Pursuant to the order of Italian Supreme Court, the ECJ will further clarify the exact scope of the anti abuse doctrine that it has elaborated and applied in the area of EU VAT.

This will have a direct impact on Italian tax laws, on the face of Italian Supreme Court’s case law according to which the anti abuse doctrine of EU law has a direct and general application at domestic tax law level, in all areas of taxes including income tax.

Should the ECJ respond that the test applies to transactions one of the principal purposes of which is to avoid the tax, the scope and impact of the anti abuse doctrine would be greatly enhanced, and it would significantly add to the arrays of anti tax avoidance provisions already available under Italian domestic tax law[3].
If this is the outcome, taxpayers engaged in tax planning with Italian taxes will be under additional pressure and will have to carefully study and enact their plans in order to stay away from the statutory anti avoidance provisions and the general anti abuse judicial doctrine originating from the ECJ and adopted by the Italian Supreme Court.

[1] Halifax plc. at al v.

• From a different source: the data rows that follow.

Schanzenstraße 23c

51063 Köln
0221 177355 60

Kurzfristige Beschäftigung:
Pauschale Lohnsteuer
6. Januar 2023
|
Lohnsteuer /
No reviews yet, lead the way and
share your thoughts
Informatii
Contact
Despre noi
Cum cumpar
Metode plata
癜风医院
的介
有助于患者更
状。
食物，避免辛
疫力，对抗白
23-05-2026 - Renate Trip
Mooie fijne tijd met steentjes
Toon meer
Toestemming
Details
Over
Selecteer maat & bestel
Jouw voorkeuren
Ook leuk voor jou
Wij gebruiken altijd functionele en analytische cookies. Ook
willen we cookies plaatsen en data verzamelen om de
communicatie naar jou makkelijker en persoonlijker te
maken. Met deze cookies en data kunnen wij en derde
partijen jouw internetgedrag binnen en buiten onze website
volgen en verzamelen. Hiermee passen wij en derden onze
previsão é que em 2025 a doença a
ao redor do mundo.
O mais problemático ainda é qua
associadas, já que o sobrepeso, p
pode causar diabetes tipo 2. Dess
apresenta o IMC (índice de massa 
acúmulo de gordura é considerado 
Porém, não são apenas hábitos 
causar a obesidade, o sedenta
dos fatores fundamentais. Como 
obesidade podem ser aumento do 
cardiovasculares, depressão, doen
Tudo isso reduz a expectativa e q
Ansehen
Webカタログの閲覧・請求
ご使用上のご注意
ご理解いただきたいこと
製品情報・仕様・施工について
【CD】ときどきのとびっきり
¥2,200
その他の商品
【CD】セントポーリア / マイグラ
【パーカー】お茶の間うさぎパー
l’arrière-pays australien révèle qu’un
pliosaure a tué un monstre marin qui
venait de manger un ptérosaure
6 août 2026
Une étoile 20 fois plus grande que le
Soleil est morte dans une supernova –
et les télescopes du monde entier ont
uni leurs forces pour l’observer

Commissioners of Customs and Excise (C-255/02), February 21, 2006.
[2] Article 37-bis of Presidential Decree no. 600 of September 29, 1973 (which most likely would have killed that transaction) has been enacted later.
[3] Article 37-bis of Presidential Decree no. 600 of September 29, 1973 contains anti avoidance provisions applicable to a series of enumerated transactions more susceptible to tax abuse; article 37(3) of Presidential Decree no. 600 of September 29, 1973 contains conduit rules; and article 1 of Tax Code contains a general substance over form principle. Beneficial ownership, anti conduit and look through rules also apply to prevent tax treaty and EU directives shopping and make sure that profits arising in tax havens are subject to tax.